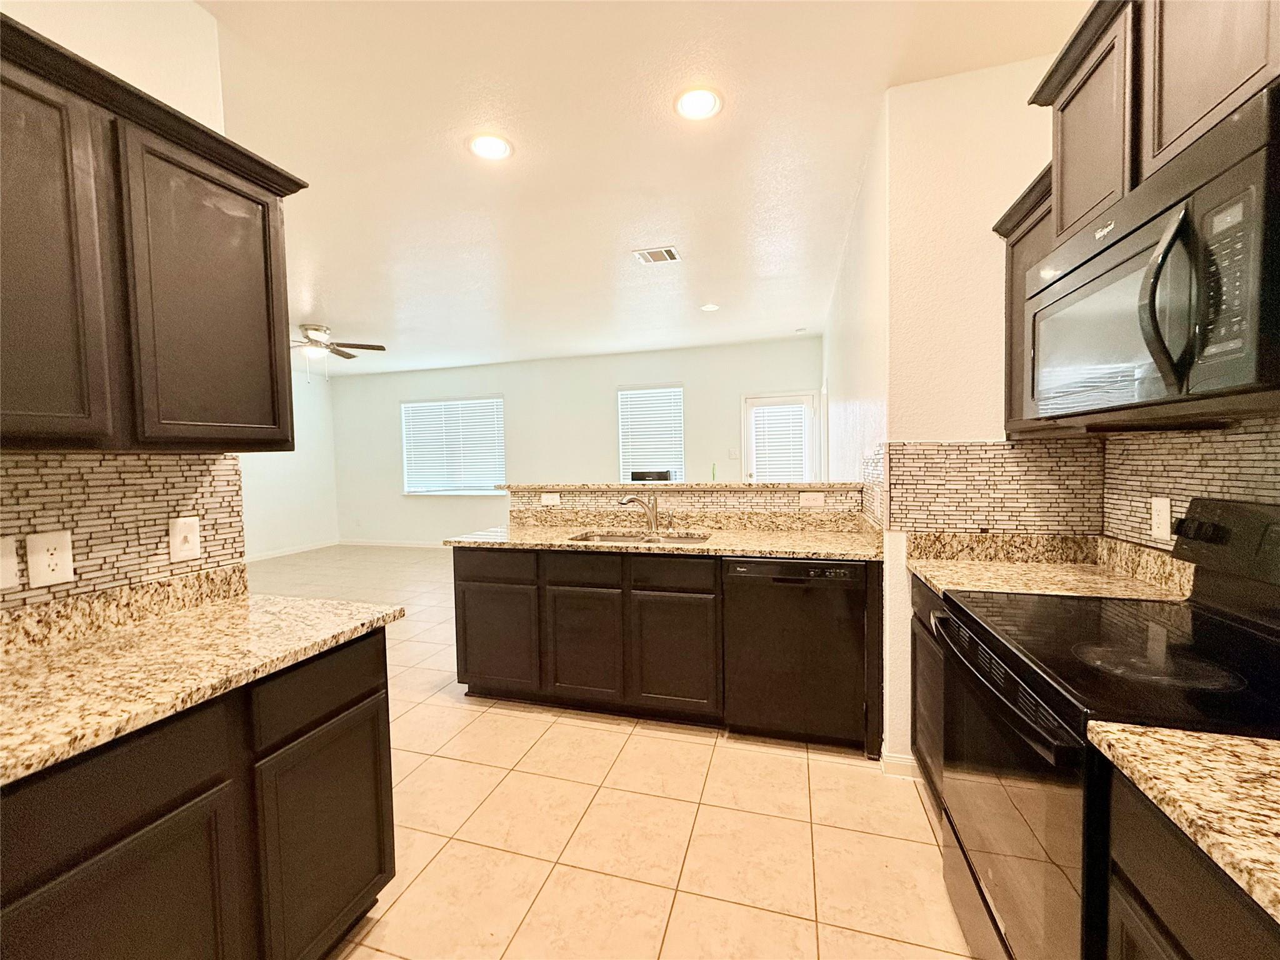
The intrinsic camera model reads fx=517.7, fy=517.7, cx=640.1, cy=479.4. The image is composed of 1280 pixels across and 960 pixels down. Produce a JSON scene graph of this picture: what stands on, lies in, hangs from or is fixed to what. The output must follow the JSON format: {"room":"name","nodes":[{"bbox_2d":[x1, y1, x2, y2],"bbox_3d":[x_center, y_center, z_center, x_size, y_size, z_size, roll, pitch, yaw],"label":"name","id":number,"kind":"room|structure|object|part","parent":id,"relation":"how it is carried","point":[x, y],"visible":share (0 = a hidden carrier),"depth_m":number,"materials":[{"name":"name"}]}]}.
{"room":"kitchen","nodes":[
{"label":"kitchen","id":0,"kind":"room"},
{"bbox_2d":[0,0,248,610],"bbox_3d":[-1.818,-0.015,0.157,0.126,2.762,3.248,0,3,16],"label":"left wall","id":1,"kind":"structure","parent":0,"point":[80,33],"depth_m":1.44,"materials":[{"name":"paint"}]},
{"bbox_2d":[0,450,245,613],"bbox_3d":[-1.570,0.133,0.879,0.009,0.361,1.712,0,3,16],"label":"tile backsplash","id":2,"kind":"structure","parent":1,"relation":"attached to","point":[170,466],"depth_m":1.39,"materials":[{"name":"tile"}]},
{"bbox_2d":[0,535,20,589],"bbox_3d":[-1.457,0.191,1.145,0.016,0.118,0.113,0,3,16],"label":"light switch","id":3,"kind":"object","parent":2,"relation":"attached to","point":[9,560],"visible":0.99,"depth_m":1.19,"materials":[{"name":"white plastic"}]},
{"bbox_2d":[24,529,74,587],"bbox_3d":[-1.426,0.189,1.251,0.008,0.126,0.076,0,3,16],"label":"wall outlet","id":4,"kind":"object","parent":2,"relation":"attached to","point":[43,557],"visible":0.98,"depth_m":1.25,"materials":[{"name":"white plastic"}]},
{"bbox_2d":[168,516,201,562],"bbox_3d":[-1.334,0.176,1.522,0.017,0.121,0.073,0,3,16],"label":"light switch","id":5,"kind":"object","parent":2,"relation":"attached to","point":[192,536],"visible":0.98,"depth_m":1.52,"materials":[{"name":"white plastic"}]},
{"bbox_2d":[0,11,302,451],"bbox_3d":[-1.332,-0.479,1.133,0.341,0.817,1.046,0,3,16],"label":"upper cabinet","id":6,"kind":"object","parent":1,"relation":"attached to","point":[269,337],"visible":1,"depth_m":1.17,"materials":[{"name":"brown wood"}]},
{"bbox_3d":[-1.247,-0.422,1.017,0.085,0.777,0.333,0,3,16],"label":"cabinet door","id":7,"kind":"part","parent":6,"relation":"part of","materials":[{"name":"brown wood"}]},
{"bbox_3d":[-1.113,-0.432,1.397,0.102,0.757,0.386,0,3,16],"label":"upper cabinet door","id":8,"kind":"part","parent":6,"relation":"part of","materials":[{"name":"brown wood"}]},
{"bbox_2d":[240,368,338,559],"bbox_3d":[-5.794,-0.161,5.520,0.129,2.719,5.964,0,3,16],"label":"left far wall","id":9,"kind":"structure","parent":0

**TASK REQUIREMENTS:**
Leave out all images, then reproduce the entries above exactly.

**SOLUTION FOR THIS TASK:**
The intrinsic camera model reads fx=517.7, fy=517.7, cx=640.1, cy=479.4. The image is composed of 1280 pixels across and 960 pixels down. Produce a JSON scene graph of this picture: what stands on, lies in, hangs from or is fixed to what. The output must follow the JSON format: {"room":"name","nodes":[{"bbox_2d":[x1, y1, x2, y2],"bbox_3d":[x_center, y_center, z_center, x_size, y_size, z_size, roll, pitch, yaw],"label":"name","id":number,"kind":"room|structure|object|part","parent":id,"relation":"how it is carried","point":[x, y],"visible":share (0 = a hidden carrier),"depth_m":number,"materials":[{"name":"name"}]}]}.
{"room":"kitchen","nodes":[
{"label":"kitchen","id":0,"kind":"room"},
{"bbox_2d":[0,0,248,610],"bbox_3d":[-1.818,-0.015,0.157,0.126,2.762,3.248,0,3,16],"label":"left wall","id":1,"kind":"structure","parent":0,"point":[80,33],"depth_m":1.44,"materials":[{"name":"paint"}]},
{"bbox_2d":[0,450,245,613],"bbox_3d":[-1.570,0.133,0.879,0.009,0.361,1.712,0,3,16],"label":"tile backsplash","id":2,"kind":"structure","parent":1,"relation":"attached to","point":[170,466],"depth_m":1.39,"materials":[{"name":"tile"}]},
{"bbox_2d":[0,535,20,589],"bbox_3d":[-1.457,0.191,1.145,0.016,0.118,0.113,0,3,16],"label":"light switch","id":3,"kind":"object","parent":2,"relation":"attached to","point":[9,560],"visible":0.99,"depth_m":1.19,"materials":[{"name":"white plastic"}]},
{"bbox_2d":[24,529,74,587],"bbox_3d":[-1.426,0.189,1.251,0.008,0.126,0.076,0,3,16],"label":"wall outlet","id":4,"kind":"object","parent":2,"relation":"attached to","point":[43,557],"visible":0.98,"depth_m":1.25,"materials":[{"name":"white plastic"}]},
{"bbox_2d":[168,516,201,562],"bbox_3d":[-1.334,0.176,1.522,0.017,0.121,0.073,0,3,16],"label":"light switch","id":5,"kind":"object","parent":2,"relation":"attached to","point":[192,536],"visible":0.98,"depth_m":1.52,"materials":[{"name":"white plastic"}]},
{"bbox_2d":[0,11,302,451],"bbox_3d":[-1.332,-0.479,1.133,0.341,0.817,1.046,0,3,16],"label":"upper cabinet","id":6,"kind":"object","parent":1,"relation":"attached to","point":[269,337],"visible":1,"depth_m":1.17,"materials":[{"name":"brown wood"}]},
{"bbox_3d":[-1.247,-0.422,1.017,0.085,0.777,0.333,0,3,16],"label":"cabinet door","id":7,"kind":"part","parent":6,"relation":"part of","materials":[{"name":"brown wood"}]},
{"bbox_3d":[-1.113,-0.432,1.397,0.102,0.757,0.386,0,3,16],"label":"upper cabinet door","id":8,"kind":"part","parent":6,"relation":"part of","materials":[{"name":"brown wood"}]},
{"bbox_2d":[240,368,338,559],"bbox_3d":[-5.794,-0.161,5.520,0.129,2.719,5.964,0,3,16],"label":"left far wall","id":9,"kind":"structure","parent":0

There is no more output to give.